**WHAT NEEDS TO BE DONE**
The answer is a single figure: how many lines below contain the word "Right".

········

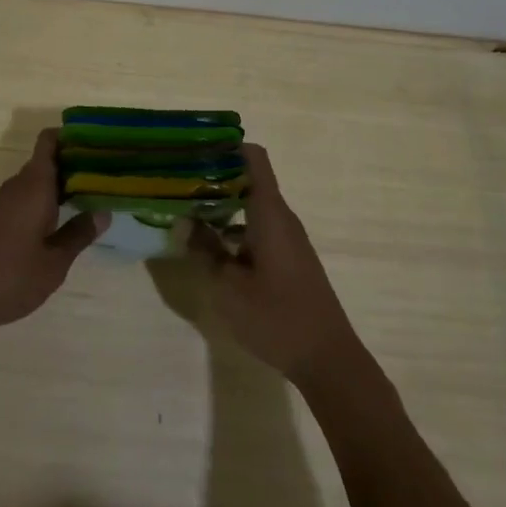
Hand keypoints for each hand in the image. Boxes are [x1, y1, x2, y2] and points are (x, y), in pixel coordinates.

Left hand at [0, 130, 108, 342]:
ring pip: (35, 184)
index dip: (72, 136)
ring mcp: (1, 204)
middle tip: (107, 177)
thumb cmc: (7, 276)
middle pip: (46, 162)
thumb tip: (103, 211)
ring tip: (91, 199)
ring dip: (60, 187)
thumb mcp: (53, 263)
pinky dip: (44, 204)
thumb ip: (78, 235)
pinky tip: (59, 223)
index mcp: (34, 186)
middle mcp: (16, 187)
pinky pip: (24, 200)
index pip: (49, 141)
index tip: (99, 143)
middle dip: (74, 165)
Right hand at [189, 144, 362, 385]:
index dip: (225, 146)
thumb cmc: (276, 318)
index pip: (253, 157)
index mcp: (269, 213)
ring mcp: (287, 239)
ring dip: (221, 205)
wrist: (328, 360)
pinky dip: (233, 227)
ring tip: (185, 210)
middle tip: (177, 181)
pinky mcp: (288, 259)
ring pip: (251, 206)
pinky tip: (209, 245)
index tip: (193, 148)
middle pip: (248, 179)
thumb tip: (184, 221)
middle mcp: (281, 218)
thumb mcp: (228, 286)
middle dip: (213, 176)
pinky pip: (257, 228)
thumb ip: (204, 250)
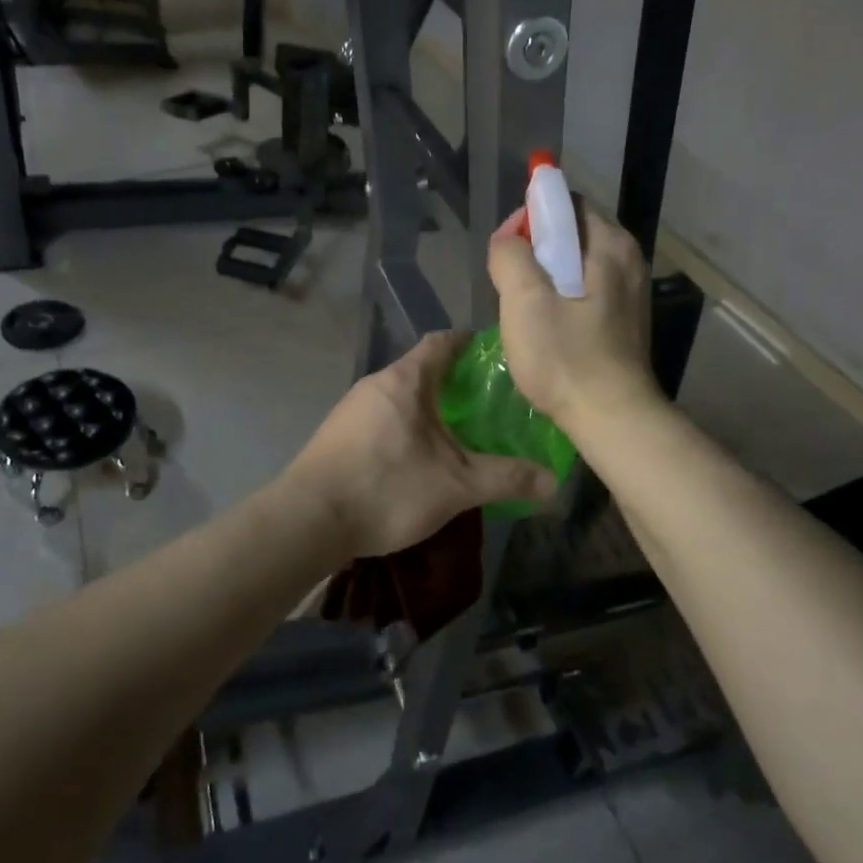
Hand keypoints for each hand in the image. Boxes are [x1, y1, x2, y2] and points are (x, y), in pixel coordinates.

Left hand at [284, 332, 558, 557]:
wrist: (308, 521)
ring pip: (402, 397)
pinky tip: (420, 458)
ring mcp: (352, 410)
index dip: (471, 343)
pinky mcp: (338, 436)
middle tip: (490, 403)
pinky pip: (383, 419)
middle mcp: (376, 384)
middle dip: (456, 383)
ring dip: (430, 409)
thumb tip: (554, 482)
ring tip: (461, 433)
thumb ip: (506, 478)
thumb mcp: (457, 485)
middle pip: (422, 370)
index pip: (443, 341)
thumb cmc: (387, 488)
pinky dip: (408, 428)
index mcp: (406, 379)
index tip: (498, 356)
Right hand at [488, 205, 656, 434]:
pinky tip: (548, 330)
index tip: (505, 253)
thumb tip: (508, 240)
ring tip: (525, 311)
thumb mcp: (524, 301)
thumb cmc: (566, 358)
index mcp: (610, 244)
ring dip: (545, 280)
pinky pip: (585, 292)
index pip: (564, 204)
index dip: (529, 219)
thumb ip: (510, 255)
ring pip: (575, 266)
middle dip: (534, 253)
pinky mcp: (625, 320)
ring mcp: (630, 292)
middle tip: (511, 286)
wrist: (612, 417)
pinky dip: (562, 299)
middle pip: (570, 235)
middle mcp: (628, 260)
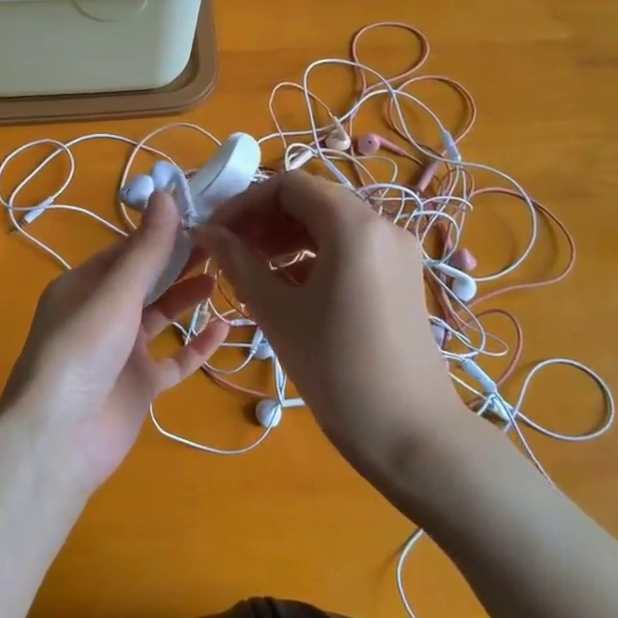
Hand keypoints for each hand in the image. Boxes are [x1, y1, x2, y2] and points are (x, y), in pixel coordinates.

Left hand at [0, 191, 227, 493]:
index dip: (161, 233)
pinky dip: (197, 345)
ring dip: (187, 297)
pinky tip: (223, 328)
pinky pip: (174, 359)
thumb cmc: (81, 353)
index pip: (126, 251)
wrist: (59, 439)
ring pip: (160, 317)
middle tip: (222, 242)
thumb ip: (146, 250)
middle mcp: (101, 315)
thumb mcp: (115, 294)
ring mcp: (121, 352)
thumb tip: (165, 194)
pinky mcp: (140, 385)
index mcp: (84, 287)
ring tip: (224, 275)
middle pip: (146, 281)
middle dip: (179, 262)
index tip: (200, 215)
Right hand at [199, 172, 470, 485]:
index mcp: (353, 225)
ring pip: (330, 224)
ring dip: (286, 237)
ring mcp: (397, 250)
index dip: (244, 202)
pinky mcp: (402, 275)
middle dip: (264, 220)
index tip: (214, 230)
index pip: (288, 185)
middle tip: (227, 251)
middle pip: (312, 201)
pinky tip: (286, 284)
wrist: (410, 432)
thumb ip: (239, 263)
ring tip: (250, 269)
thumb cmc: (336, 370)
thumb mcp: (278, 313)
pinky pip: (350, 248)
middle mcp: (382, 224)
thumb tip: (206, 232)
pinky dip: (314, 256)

········

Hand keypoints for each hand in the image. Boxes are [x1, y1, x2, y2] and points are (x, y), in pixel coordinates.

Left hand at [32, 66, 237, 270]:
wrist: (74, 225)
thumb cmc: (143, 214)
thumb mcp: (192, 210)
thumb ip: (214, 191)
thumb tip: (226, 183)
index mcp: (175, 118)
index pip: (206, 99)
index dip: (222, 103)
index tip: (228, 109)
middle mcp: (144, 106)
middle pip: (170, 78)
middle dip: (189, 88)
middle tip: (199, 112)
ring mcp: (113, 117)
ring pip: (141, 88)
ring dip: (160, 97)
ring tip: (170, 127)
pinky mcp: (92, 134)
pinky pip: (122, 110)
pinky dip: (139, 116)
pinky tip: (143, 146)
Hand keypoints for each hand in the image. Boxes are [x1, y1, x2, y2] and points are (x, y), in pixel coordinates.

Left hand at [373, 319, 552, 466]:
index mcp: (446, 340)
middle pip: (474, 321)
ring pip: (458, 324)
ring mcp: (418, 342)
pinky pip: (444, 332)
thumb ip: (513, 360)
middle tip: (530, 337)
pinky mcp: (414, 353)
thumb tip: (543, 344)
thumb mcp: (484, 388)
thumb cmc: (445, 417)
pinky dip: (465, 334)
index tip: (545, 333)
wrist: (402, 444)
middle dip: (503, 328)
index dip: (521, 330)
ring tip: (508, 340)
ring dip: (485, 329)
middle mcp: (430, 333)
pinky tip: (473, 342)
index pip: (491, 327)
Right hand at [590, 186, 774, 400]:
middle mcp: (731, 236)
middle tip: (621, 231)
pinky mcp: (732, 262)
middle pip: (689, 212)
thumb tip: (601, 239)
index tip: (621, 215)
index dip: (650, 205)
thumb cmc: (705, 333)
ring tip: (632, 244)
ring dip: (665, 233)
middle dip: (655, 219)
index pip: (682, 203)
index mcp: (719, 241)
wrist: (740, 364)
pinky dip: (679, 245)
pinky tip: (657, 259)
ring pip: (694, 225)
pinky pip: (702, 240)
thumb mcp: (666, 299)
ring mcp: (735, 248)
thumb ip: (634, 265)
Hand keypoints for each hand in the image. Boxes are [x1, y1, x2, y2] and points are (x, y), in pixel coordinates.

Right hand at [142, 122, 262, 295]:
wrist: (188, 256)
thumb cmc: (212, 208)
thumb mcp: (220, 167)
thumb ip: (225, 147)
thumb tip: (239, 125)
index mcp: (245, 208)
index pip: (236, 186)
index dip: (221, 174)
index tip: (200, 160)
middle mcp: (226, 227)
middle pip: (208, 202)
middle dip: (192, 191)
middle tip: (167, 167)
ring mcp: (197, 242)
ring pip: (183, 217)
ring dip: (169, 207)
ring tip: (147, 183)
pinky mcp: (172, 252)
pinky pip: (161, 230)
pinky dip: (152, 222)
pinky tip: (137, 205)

········

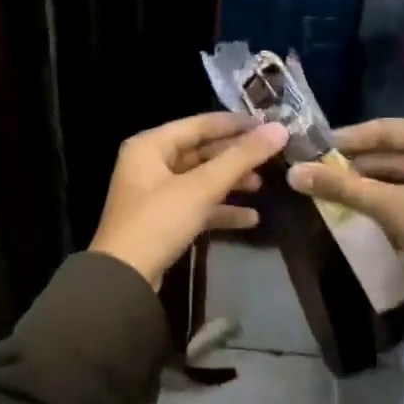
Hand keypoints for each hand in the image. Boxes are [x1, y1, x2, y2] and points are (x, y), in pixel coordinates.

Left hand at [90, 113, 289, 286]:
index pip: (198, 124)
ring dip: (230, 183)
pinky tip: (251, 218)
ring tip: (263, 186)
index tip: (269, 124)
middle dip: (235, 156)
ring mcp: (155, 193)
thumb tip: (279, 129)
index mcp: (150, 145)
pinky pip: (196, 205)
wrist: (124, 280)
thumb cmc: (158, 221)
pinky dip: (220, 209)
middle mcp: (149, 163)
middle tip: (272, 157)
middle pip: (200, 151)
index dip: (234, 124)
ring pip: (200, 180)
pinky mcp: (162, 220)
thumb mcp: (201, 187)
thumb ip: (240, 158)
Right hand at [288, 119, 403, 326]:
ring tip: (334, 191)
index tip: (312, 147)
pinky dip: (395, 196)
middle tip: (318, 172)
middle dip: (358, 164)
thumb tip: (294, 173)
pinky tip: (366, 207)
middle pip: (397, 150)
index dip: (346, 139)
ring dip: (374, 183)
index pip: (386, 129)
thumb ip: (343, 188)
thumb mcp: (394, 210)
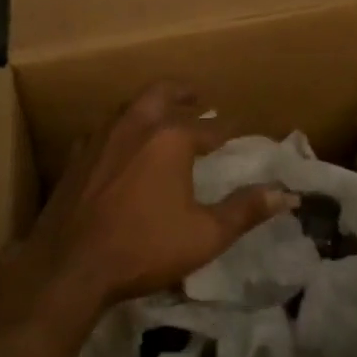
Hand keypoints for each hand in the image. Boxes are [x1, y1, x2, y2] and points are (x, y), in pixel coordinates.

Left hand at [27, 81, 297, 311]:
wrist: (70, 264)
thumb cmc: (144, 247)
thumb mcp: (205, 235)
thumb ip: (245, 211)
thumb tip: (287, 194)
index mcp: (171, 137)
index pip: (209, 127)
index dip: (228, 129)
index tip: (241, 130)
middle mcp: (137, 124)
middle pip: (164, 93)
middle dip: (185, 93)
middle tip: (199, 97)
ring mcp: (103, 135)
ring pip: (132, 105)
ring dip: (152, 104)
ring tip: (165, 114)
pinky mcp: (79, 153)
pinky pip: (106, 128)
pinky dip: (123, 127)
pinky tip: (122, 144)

········

**YOUR RESPONSE**
6